I’ve had this on my reading list for a while, but decided to move it up both because I enjoyed my last murder mystery so much and so I could finally watch and compare the Swedish and English versions of the film. I haven’t watched them yet, but I may do a comparison review once I do. The Girl With the Dragon Tattoo is a 590 page mystery novel.
I really enjoyed the way this book started out — with the mystery of receiving a pressed and framed flower every year on the receiver’s birthday. Was it a taunt? Was it a hint or secret? I couldn’t tell, and so it was a great way to get me interested in the mystery.
I felt like there were two simultaneous plots going on in this book. The first and most (?) important was that of the mystery of Harriet Vanger and Henrik Vanger’s searching for her. The Vangers live on an island and were having a reunion of sorts one day when suddenly people start noticing that Harriet has been missing all day, and no one knows where she has gone. Due to a convenient accident on the only bridge leading off the island, many are led to believe she has been murdered and the body hidden.
The second main plot is that of Mikael Blomkvist and his vendetta through the Millenium (his paper) against Erik Wennerström. In the beginning of the novel, he publishes a piece accusing Wennerström of financial misdealings, and is slapped with a libel suit and loses. So his acceptance of taking on the Harriet Vanger case rides heavily on his need to get away from the paper for a while.
After everything to do with the mystery is solved or tidied up or has at least of semblance of being so, they finally take care of Blomkvist’s Wennerström problems. The last 90 pages of the book were probably my favorite. Although the murder mystery was interesting, I did not feel like I could have solved it (though my vague guesses in the beginning weren’t too far off the mark). So the parts dealing with Wennerström, who was a frustrating character, were really satisfying.
One thing I don’t really understand is why most of the ‘strong’ female characters want to have sex with Blomkvist. I really just don’t get it. They are all really frank and open about their sexuality, which is great, but I didn’t see it as very plausible. Or maybe I just wanted one strong female character who was satisfied by someone else or by other interests. This isn’t a major issue, but I feel it’s worth mentioning.

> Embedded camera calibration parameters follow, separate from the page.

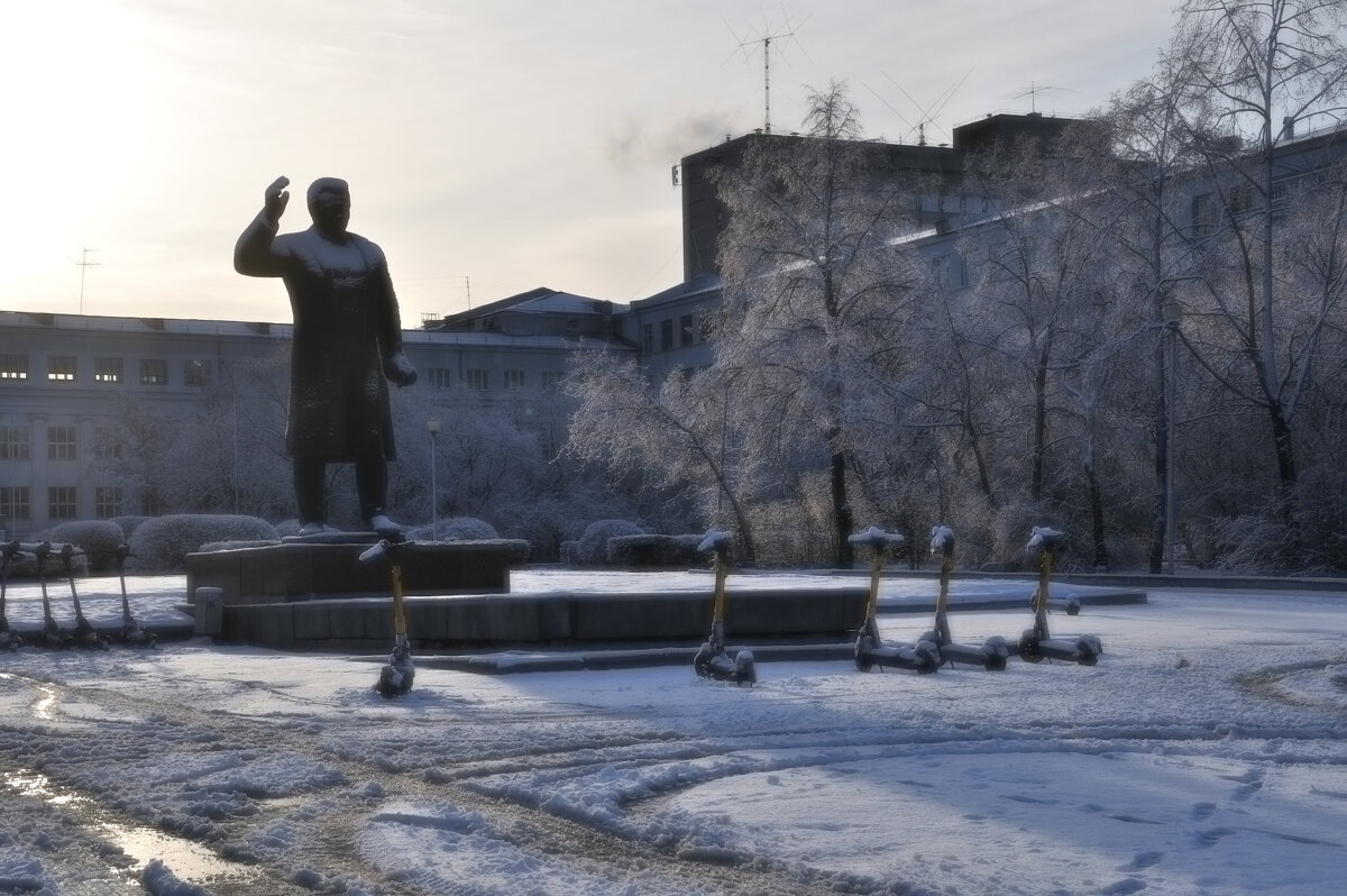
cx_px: 674
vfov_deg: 21.5
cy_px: 448
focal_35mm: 63
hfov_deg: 31.9
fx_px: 2355
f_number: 11
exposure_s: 1/400
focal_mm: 42
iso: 200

Although I did enjoy most of the characters and felt the narrative really fit their personalities, the story moved a little slowly for my tastes. It was by no means a hassle to try to finish the book, but I was also not riveted into staying up all night to finish it. Overall, this was a solid book, and I can definitely see why it was adapted into multiple films. It was interesting, and I will probably end up reading the rest of the trilogy at some point, but I’m not so invested in the characters that I feel I have to read them any time soon. If you’re a big fan of mysteries, I would feel comfortable recommending this to you… but then you’ve probably already read it, eh?